The controversy surrounding the new advertising tax in Hungary seems to be getting worse almost by the day.
It has also taken on an international dimension, something I learned first hand late last month at the Digital TV in CEE conference in Budapest.
There, Andreas Rudas, a senior executive at RTL Group, warned that if Europe did not intervene the same situation could be repeated in other European countries. He also said that the tax would have a damaging effect on the Hungarian economy.
Since then, Rudas has told a Hungarian radio station that RTL plans to contest the law in the International Court of Justice in The Hague.
Dirk Gerkens, the company’s CEO, has meanwhile told Reuters that the Hungarian government’s hidden agenda is to force RTL to leave the local market – something that it has no intention of doing.
Indeed, the company has a strong strategy in place and is prepared to fight tooth and nail against the government’s measures.
Gerkens also made the point that RTL is not sensitive to any losses it may incur in Hungary, which accounts for only around 1% of the group’s revenues.
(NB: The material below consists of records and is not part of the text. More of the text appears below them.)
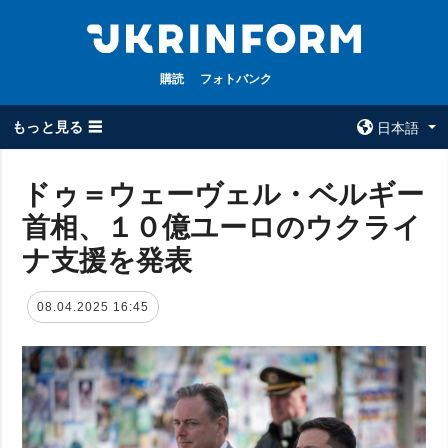
購読
フォトバンク
もっと見る ☰
日本語
×
ドゥ＝ウェーヴェル・ベルギー
首相、１０億ユーロのウクライ
全てのトピック
ウクルインフォ
ルム
ナ支援を発表
戦争
ウクルインフォル
被占領地
ムについて
08.04.2025 16:45
政治
コンタクト
経済・復興
防衛
社会・文化
スポーツ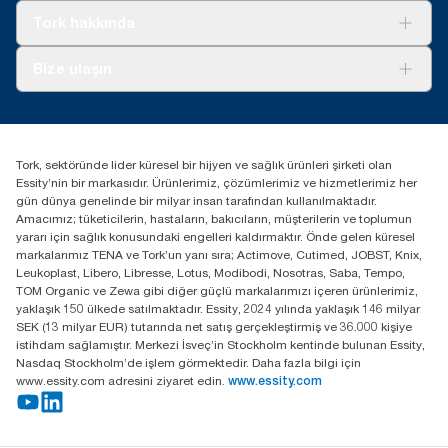
Tork Clean Care
Tork Vision Temizlik
Tork hakkında
Reklam alanı
Hakkımızda
Bize ulaşın
Başarı hikayeleri
tork.turkey@essity.com
(+90) 216 560 13 00
Distribütörünüzü bulun
Tork, sektöründe lider küresel bir hijyen ve sağlık ürünleri şirketi olan
Essity Turkey Hijyen Ürünleri Sanayi ve Ticaret
Essity’nin bir markasıdır. Ürünlerimiz, çözümlerimiz ve hizmetlerimiz her
Anonim Şirketi Kuriş Kule İş Merkezi, Cevizli Mah.
gün dünya genelinde bir milyar insan tarafından kullanılmaktadır.
D-100 Güney Yan Yol Cad. No 2
Amacımız; tüketicilerin, hastaların, bakıcıların, müşterilerin ve toplumun
K:9 34953 Kartal / Istanbul / Turkey
yararı için sağlık konusundaki engelleri kaldırmaktır. Önde gelen küresel
markalarımız TENA ve Tork’un yanı sıra; Actimove, Cutimed, JOBST, Knix,
Leukoplast, Libero, Libresse, Lotus, Modibodi, Nosotras, Saba, Tempo,
TOM Organic ve Zewa gibi diğer güçlü markalarımızı içeren ürünlerimiz,
yaklaşık 150 ülkede satılmaktadır. Essity, 2024 yılında yaklaşık 146 milyar
SEK (13 milyar EUR) tutarında net satış gerçekleştirmiş ve 36.000 kişiye
istihdam sağlamıştır. Merkezi İsveç’in Stockholm kentinde bulunan Essity,
Nasdaq Stockholm’de işlem görmektedir. Daha fazla bilgi için
www.essity.com adresini ziyaret edin.
www.essity.com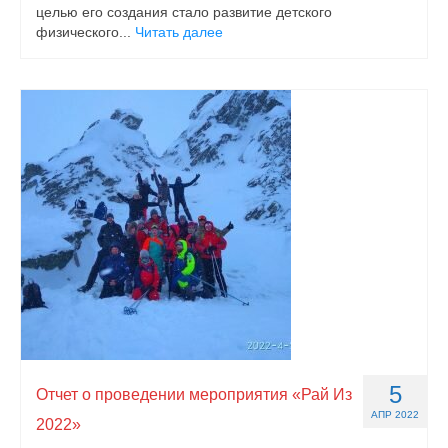
целью его создания стало развитие детского
физического...
Читать далее
5
Отчет о проведении мероприятия «Рай Из
АПР 2022
2022»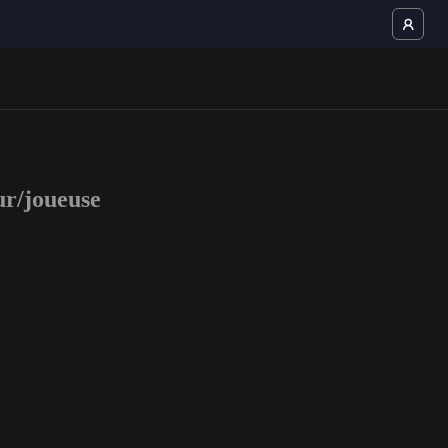
r/joueuse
It is certainly prepared to play a long game in the courts with the Hungarian government.
Alongside this, the latter is currently attempting to close a loophole in the law that would see RTL Klub, RTL’s Hungarian broadcaster, get off relatively lightly in the first year. It may succeed in doing so as soon as this Friday (July 4).
Interestingly, TV2, Hungary’s other national commercial broadcaster, has also insisted that it, too, will be hard hit by the new tax.
However, the perception is that real “fight”, for want of a better word, is between RTL and the Hungarian government, with the latter effectively accusing the broadcaster of tax evasion.
How this will all end is impossible to predict.
What is clear, though, is that this dispute is highly damaging to the country’s reputation and its TV industry.